The first non-Adam West Batman movie and the best of the 20th century, or so says received wisdom as far as I can tell, is simply a lot of fun. It's not deep or complicated, but just 120 minutes of Jack Nicholson's Joker going so far over the top that he's practically taken Berlin. He's the reason you watch this movie. He's silly, he's scary and you won't want to take your eyes off him.
Of course there's more to the film than that. Behind the cartoon antics lies a Gotham so textured that you can almost taste it, populated by gangsters, loser journalists and crooked cops. We gasp at the fate of Jerry Hall's character and are sucked in by the storm brewing between Jack Napier and Karl Grissom. Even politicians get screen time! For the first and last time in these movies, Gotham City is more than just a backdrop for biff-pow-bam between the Caped Crusader and his demented enemies.
Since this is a Tim Burton movie, the city looks gorgeous. It's a dark and towering fairy-tale confection into which went all kinds of influences - industrial gothic, thirties gangster flicks and Burton's trademark brand of twisted fantasy. I rather liked the subtly dated look, since there's something timeless about Batman that wouldn't work in an aggressively contemporary setting. Stop and think for a moment about the practicalities of projecting a bat-signal into the sky. Have these people never heard of bleepers? However this deliberately retro, visually lush world meshes perfectly with such nonsense and brings the comics to life.
Also worthy of note is the Batman himself. To my astonishment, Michael Keaton was terrific casting. He looks wrong in the Bat-costume (he's a little guy!) but I loved watching the subtleties and human aspects he brings to this damaged, lonely man. This isn't the driven psychotic of the Miller comics or the camp Adam West stereotype, but a lonely and disturbed child who's never quite come to terms with his abnormal existence. He wears his wealth awkwardly, as if he doesn't know what to do with it. He's almost suicidally unstable, as when he nearly sleepwalks through a hail of machine-gun fire on the steps of city hall. His best scene with Nicholson isn't when he's dressed in the costume, but when he's been caught in Vicki Vale's apartment and instead of sneaking out challenges the Joker to an I'm-more-fucked-up-than-you contest.

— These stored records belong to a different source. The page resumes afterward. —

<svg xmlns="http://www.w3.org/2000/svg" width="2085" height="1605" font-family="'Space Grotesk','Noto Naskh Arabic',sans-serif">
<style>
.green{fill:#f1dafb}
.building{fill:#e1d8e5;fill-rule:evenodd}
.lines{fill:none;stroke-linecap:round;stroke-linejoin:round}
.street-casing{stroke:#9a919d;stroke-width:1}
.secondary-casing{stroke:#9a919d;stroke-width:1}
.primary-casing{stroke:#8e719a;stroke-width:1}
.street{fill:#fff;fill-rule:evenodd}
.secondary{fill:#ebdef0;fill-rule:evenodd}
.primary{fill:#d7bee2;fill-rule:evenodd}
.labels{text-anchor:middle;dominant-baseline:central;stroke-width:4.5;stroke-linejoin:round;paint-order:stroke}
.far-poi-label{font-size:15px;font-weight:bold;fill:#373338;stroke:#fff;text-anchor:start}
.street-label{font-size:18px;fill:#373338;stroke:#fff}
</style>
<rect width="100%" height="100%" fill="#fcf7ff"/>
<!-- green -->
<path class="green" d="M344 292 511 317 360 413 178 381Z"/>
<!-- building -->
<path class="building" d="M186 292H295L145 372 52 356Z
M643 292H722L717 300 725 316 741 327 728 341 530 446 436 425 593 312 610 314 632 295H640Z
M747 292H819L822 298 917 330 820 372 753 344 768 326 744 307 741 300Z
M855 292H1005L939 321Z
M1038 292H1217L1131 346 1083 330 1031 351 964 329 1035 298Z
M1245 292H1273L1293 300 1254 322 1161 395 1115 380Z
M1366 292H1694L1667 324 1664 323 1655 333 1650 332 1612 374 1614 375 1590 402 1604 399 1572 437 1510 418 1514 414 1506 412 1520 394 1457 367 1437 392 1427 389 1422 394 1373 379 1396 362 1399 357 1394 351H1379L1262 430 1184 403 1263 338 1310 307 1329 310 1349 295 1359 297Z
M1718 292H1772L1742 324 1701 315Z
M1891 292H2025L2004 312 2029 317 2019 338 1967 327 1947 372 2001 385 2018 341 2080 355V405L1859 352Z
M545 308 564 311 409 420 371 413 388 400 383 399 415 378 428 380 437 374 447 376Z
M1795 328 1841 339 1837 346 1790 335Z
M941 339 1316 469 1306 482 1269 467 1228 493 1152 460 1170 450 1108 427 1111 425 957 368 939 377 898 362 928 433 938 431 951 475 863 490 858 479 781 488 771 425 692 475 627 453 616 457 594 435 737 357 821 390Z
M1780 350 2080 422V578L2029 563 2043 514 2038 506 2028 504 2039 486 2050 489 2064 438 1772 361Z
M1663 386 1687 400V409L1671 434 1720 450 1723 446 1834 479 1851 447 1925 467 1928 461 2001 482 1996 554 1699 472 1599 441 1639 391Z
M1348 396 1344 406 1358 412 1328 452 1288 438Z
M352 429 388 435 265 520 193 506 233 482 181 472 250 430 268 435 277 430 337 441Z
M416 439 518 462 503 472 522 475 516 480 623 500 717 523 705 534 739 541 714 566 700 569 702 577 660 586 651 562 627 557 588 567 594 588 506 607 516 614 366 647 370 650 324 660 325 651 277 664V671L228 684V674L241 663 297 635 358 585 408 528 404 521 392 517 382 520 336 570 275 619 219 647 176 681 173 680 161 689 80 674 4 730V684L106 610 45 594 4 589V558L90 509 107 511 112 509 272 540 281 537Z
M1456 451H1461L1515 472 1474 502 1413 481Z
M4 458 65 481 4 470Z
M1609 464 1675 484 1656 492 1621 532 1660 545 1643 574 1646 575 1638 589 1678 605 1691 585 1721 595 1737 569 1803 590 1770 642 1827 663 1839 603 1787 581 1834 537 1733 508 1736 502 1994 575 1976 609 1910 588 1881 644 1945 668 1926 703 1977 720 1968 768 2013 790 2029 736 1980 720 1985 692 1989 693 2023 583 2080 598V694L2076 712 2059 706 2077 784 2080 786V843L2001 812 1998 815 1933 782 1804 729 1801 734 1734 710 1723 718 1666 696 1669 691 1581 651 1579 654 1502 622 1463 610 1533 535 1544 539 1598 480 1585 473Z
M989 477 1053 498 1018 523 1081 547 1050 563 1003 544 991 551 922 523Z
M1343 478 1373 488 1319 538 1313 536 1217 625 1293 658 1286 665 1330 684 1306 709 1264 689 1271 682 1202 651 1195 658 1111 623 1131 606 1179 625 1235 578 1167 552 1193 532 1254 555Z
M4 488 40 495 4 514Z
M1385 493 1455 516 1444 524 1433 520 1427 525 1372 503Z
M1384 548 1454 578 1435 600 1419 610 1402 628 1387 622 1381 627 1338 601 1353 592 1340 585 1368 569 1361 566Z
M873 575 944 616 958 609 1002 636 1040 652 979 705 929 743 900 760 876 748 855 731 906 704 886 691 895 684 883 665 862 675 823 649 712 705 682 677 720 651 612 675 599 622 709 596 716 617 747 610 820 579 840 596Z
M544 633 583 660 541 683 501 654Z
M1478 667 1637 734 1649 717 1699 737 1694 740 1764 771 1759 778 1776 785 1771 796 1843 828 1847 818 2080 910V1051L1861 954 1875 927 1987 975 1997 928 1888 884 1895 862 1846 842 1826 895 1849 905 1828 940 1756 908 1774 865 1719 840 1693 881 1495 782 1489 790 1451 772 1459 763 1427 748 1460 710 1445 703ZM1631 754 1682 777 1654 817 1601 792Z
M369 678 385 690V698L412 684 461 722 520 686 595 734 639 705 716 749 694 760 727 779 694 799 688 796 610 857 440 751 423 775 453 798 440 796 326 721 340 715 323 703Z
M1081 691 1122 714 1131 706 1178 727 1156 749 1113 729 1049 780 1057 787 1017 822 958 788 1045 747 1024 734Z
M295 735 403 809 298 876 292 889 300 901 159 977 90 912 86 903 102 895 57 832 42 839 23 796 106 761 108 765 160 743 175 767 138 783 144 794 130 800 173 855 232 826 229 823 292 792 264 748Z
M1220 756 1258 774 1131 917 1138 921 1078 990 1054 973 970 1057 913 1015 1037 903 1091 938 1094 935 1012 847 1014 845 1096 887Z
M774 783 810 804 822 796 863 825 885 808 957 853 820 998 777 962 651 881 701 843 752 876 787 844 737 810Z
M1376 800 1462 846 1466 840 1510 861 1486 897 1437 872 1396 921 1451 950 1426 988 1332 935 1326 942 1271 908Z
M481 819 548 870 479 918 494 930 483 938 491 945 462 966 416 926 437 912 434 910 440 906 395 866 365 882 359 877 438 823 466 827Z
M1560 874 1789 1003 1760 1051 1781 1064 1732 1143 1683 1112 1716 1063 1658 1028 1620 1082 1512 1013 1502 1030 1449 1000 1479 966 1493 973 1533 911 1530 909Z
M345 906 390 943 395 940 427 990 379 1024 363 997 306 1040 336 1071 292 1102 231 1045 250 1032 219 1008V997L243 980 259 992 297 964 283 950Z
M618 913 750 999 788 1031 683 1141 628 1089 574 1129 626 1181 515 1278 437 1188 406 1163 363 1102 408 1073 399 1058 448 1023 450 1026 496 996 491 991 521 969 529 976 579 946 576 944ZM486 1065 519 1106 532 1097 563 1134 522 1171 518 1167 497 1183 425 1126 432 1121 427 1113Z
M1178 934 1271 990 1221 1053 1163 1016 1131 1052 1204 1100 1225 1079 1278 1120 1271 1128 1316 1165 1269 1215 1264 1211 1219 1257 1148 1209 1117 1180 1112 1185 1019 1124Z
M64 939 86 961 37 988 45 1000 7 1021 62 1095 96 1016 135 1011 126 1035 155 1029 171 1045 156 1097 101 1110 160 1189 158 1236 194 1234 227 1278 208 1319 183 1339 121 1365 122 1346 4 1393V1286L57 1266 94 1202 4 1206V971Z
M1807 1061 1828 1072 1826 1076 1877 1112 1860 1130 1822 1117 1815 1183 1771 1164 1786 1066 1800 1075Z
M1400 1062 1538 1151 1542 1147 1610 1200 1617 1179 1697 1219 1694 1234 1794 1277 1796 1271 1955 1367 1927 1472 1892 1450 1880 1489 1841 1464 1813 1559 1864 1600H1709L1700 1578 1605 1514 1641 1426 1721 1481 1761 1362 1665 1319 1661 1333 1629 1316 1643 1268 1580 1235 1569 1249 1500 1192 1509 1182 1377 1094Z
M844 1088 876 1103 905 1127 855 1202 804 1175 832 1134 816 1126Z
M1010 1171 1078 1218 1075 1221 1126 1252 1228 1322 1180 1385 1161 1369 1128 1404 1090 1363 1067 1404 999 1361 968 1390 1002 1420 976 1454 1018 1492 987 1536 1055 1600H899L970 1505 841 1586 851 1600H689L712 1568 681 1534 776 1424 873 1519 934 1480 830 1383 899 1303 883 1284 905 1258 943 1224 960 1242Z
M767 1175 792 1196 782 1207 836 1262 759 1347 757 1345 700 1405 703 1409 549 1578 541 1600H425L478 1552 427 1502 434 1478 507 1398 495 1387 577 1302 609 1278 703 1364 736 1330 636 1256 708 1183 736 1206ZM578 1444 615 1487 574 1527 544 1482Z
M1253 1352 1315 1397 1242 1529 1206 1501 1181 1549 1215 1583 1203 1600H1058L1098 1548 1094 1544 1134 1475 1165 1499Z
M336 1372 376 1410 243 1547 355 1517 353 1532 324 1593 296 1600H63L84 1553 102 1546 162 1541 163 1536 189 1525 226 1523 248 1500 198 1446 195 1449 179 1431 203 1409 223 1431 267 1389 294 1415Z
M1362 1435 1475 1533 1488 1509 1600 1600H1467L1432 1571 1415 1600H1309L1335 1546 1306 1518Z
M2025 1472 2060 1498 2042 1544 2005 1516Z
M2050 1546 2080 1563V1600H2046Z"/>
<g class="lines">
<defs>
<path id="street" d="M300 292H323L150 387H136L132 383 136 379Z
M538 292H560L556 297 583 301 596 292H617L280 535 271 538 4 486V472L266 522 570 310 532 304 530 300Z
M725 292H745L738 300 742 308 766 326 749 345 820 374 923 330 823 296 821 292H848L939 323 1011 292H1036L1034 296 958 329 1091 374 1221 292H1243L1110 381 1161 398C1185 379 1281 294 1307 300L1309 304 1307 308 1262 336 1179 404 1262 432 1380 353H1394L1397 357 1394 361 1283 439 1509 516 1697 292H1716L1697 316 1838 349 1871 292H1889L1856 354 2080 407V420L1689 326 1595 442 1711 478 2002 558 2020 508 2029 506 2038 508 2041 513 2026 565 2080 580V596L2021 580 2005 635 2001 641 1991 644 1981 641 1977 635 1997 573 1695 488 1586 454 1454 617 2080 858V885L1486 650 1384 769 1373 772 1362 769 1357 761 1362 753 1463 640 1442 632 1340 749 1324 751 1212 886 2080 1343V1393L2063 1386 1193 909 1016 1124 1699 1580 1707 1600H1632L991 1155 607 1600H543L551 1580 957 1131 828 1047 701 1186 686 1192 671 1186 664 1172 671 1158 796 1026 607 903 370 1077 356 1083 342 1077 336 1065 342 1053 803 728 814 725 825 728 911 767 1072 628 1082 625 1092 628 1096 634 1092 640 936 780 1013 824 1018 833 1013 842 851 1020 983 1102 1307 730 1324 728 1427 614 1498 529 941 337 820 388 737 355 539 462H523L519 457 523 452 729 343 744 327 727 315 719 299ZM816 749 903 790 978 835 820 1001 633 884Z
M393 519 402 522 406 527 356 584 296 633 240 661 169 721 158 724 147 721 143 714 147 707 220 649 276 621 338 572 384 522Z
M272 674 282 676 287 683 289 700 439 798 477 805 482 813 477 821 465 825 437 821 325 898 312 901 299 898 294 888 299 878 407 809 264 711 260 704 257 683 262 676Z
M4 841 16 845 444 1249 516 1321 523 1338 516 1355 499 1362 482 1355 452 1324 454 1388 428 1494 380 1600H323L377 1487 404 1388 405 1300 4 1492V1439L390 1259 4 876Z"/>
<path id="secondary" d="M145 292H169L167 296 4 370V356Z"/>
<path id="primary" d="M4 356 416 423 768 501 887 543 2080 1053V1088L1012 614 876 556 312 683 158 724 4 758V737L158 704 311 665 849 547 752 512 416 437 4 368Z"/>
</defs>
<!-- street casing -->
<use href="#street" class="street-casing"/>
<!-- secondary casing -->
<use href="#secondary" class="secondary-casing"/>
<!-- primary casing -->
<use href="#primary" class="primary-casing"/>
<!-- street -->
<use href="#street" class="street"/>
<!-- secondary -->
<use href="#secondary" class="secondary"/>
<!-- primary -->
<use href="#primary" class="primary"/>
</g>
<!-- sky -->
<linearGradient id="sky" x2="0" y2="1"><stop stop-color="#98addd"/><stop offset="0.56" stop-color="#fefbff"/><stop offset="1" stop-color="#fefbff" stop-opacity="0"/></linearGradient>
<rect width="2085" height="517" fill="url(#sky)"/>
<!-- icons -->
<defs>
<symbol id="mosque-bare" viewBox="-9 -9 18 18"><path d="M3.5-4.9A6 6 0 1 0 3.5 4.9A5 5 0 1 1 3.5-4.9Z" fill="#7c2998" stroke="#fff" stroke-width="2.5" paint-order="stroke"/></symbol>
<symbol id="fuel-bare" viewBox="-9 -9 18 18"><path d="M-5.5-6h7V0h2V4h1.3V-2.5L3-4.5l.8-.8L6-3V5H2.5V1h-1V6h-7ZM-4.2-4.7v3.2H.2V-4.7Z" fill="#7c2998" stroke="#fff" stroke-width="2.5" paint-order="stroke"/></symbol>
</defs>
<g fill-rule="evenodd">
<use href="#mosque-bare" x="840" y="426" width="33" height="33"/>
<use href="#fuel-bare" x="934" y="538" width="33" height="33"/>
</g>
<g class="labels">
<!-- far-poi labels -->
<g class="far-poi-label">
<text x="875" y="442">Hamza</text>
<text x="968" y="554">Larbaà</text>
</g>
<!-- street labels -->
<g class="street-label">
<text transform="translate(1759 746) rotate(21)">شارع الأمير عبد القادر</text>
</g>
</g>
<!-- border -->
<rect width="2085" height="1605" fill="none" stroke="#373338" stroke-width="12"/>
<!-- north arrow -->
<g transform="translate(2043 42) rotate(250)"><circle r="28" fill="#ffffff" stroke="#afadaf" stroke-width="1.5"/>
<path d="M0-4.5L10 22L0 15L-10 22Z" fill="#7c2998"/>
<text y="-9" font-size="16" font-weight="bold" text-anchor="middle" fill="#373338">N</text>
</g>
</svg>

The romance between Vicki and Bruce is a good 'un, too. It's simple and honest without ever feeling hackneyed, and Kim Basinger gives us the most straightforward, normal person in this series. She's an emotional core for the movie and an audience identification figure - two things that we'd never see together again. You could lose Nicole Kidman or Elle MacPherson from the Schumacher Bat-flicks and actually improve those films, but Basinger keeps the original grounded and human.
This is a vulnerable Batman. He's not indestructible in battle (though he wins in the end) and he's not afraid to kill either. His plane is mounted with machine-guns, one goon gets thrown (presumably to his death) down the bell-tower and Batman goes after the Joker with the declared aim of killing him. The movie is rather refreshing in its blithe disregard for established fact, though it still feels a little contrived when we learn that the Joker blew away Bruce's parents all those years ago. Ah well. Batman (1989) is that rarest of beasts - a summer blockbuster that satisfies on all levels and is more than just good. Repeat watchings reveal less substance than you thought it had first time around, but it still deserves its reputation.